Research Paper Volume 12, Issue 7 pp 5764—5780

CK1δ as a potential therapeutic target to treat bladder cancer

Yu-Chen Lin1, , Mei-Chuan Chen2,3, , Tsung-Han Hsieh4, , Jing-Ping Liou5, , Chun-Han Chen1,6,7, ,

  • 1 Department of Pharmacology, School of Medicine, College of Medicine, Taipei Medical University, Taipei, Taiwan
  • 2 Ph.D. Program in Clinical Drug Development of Herbal Medicine, College of Pharmacy, Taipei Medical University, Taipei, Taiwan
  • 3 Traditional Herbal Medicine Research Center of Taipei Medical University Hospital, Taipei, Taiwan
  • 4 Joint Biobank, Office of Human Research, Taipei Medical University, Taipei, Taiwan
  • 5 School of Pharmacy, College of Pharmacy, Taipei Medical University, Taipei, Taiwan
  • 6 Cell Physiology and Molecular Image Research Center, Wan Fang Hospital, Taipei Medical University, Taipei, Taiwan
  • 7 TMU Research Center of Cancer Translational Medicine, Taipei Medical University, Taipei, Taiwan

Received: November 16, 2019       Accepted: January 27, 2020       Published: April 13, 2020
How to Cite

Copyright © 2020 Lin et al. This is an open-access article distributed under the terms of the Creative Commons Attribution License (CC BY 3.0), which permits unrestricted use, distribution, and reproduction in any medium, provided the original author and source are credited.

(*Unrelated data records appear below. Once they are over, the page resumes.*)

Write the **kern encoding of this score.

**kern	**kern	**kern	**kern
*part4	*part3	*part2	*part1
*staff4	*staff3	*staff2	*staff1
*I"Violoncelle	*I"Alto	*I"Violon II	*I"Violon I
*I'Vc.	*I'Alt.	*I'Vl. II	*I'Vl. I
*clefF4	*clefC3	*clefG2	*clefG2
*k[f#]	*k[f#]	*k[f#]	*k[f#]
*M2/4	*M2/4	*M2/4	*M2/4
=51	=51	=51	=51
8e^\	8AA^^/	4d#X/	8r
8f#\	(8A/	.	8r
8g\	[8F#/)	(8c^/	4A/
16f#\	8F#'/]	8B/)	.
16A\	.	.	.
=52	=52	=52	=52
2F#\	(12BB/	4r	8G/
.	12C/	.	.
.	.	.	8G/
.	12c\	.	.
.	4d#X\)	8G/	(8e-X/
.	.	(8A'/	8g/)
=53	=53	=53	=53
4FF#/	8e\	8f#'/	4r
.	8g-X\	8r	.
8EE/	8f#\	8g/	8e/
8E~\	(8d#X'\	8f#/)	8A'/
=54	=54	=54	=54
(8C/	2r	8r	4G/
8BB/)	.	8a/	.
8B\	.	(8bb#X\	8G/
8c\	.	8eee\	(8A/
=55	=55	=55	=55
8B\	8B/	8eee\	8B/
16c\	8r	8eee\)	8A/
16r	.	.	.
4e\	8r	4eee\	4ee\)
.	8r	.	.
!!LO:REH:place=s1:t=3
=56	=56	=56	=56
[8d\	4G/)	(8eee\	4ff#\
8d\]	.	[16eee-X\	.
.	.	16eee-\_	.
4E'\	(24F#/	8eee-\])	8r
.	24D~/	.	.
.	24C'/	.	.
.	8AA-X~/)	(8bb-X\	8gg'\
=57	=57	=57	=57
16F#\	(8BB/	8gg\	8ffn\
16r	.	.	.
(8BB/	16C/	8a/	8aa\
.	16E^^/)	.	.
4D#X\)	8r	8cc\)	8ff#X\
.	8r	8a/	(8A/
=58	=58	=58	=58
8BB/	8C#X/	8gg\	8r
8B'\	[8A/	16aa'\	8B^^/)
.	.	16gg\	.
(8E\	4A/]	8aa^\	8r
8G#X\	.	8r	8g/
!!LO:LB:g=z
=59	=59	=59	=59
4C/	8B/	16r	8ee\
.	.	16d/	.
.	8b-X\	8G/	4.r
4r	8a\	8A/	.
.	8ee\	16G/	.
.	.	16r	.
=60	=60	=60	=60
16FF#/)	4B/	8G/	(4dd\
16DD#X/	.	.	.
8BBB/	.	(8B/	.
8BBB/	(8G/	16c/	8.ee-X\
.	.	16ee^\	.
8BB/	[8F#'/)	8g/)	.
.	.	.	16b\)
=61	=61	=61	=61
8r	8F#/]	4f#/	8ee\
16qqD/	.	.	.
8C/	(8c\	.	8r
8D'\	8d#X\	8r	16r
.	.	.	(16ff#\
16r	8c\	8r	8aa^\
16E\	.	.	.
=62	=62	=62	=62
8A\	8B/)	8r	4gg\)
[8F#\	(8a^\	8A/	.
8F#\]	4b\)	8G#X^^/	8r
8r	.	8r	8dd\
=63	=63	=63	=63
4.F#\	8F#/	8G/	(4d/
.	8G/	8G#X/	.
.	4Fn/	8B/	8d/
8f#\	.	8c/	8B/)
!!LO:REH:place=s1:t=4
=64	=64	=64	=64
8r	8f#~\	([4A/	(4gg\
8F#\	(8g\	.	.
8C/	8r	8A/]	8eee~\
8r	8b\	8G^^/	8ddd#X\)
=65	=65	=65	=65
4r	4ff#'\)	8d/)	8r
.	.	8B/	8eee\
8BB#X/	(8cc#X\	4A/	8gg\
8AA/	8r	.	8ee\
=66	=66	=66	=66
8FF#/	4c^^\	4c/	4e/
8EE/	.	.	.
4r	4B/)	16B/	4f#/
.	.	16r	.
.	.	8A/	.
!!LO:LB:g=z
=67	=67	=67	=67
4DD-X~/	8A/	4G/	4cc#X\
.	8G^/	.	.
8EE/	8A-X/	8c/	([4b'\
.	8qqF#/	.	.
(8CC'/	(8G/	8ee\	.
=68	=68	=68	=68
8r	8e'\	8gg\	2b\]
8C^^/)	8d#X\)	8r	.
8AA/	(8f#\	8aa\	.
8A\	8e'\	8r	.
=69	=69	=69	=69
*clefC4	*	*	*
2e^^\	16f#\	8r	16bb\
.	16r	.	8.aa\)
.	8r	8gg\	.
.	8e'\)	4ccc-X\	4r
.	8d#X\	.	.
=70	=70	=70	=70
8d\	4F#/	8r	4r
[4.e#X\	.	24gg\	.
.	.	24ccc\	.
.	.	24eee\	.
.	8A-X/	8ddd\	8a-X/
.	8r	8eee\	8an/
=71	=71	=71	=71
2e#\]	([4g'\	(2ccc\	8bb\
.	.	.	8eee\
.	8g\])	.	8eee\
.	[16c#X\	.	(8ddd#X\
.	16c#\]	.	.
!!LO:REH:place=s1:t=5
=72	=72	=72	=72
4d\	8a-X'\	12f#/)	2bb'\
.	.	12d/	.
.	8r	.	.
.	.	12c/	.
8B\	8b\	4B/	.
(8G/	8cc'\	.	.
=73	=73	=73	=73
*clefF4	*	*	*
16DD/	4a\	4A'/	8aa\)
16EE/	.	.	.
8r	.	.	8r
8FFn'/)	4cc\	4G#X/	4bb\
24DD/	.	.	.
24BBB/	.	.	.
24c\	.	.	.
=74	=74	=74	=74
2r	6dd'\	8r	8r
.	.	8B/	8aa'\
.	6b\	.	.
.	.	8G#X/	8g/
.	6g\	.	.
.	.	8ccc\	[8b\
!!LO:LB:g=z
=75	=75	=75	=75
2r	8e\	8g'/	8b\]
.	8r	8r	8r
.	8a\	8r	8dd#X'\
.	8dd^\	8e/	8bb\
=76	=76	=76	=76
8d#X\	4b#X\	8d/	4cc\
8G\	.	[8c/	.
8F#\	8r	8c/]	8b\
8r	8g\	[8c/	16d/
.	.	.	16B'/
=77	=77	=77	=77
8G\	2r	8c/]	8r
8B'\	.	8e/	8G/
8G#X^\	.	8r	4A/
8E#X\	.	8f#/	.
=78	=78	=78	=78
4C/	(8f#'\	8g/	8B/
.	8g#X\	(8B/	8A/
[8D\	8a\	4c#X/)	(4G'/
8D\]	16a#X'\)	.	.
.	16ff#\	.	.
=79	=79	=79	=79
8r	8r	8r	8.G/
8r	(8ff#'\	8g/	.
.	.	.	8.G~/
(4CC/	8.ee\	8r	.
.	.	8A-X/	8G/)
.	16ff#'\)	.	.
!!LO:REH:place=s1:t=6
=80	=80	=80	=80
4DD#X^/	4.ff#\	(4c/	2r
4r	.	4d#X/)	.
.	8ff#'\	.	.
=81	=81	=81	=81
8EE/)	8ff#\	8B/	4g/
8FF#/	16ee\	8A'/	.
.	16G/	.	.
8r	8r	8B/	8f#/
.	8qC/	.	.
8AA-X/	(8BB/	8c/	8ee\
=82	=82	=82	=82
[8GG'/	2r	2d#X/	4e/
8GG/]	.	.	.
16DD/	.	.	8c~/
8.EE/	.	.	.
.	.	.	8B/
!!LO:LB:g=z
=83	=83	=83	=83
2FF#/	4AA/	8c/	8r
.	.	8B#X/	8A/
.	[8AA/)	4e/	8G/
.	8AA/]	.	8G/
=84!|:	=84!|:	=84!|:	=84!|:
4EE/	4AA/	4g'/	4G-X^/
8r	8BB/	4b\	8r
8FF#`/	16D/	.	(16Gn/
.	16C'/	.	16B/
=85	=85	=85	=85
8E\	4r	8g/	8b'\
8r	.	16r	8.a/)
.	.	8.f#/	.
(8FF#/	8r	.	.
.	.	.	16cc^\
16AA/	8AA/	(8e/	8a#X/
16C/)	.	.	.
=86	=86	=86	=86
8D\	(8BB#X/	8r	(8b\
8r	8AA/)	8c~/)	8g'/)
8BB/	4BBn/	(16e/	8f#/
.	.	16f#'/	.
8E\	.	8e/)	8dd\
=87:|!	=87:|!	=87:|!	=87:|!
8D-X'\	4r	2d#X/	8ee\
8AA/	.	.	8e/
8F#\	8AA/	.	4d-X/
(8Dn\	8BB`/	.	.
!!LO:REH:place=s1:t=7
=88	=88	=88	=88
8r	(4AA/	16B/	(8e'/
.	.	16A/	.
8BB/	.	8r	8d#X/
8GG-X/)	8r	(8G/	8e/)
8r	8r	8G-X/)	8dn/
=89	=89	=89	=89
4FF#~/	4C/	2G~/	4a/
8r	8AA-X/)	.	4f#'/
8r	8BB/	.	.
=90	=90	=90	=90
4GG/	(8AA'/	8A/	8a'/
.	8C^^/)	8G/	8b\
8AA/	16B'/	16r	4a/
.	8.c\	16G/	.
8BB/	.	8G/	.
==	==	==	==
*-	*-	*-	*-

Bladder cancer is the second most common genitourinary malignancy in the world. However, only immune-checkpoint inhibitors and erdafitinib are available to treat advanced bladder cancer. Our previous study reported that 4-((4-(4-ethylpiperazin-1-yl) phenyl)amino)-N-(3,4,5-trichlorophenyl)-7H-pyrrolo-[2, 3-d]pyrimidine-7-carboxamide hydrochloride (13i HCl) is a potent CK1δ inhibitor showing significant anti-bladder cancer activity. In this study, we elucidated the pharmacological mechanisms underlying 13i HCl’s inhibition of human bladder cancer. Our results demonstrate that expression of the CSNK1D gene, which codes for CK1δ, is upregulated in superficial and infiltrating bladder cancer patients in two independent datasets. CK1δ knockdown decreased β-catenin expression in bladder cancer cells and inhibited their growth. Additionally, 13i HCl suppressed bladder cancer cell proliferation and increased apoptosis. We also observed that inhibition of CK1δ using 13i HCl or PF-670462 triggers necroptosis in bladder cancer cells. Finally, 13i HCl inhibited bladder cancer cell migration and reversed their mesenchymal characteristics. These findings suggest further development of 13i HCl as a potential therapeutic agent to treat bladder cancer is warranted.


BC: bladder cancer; EMT: epithelial-mesenchymal transition; MIBC: muscle invasive bladder cancer; MTSS1: metastasis suppressor 1; NMIBC: non-muscle invasive bladder cancer; PCD: programmed cell death; ROS: reactive oxygen species.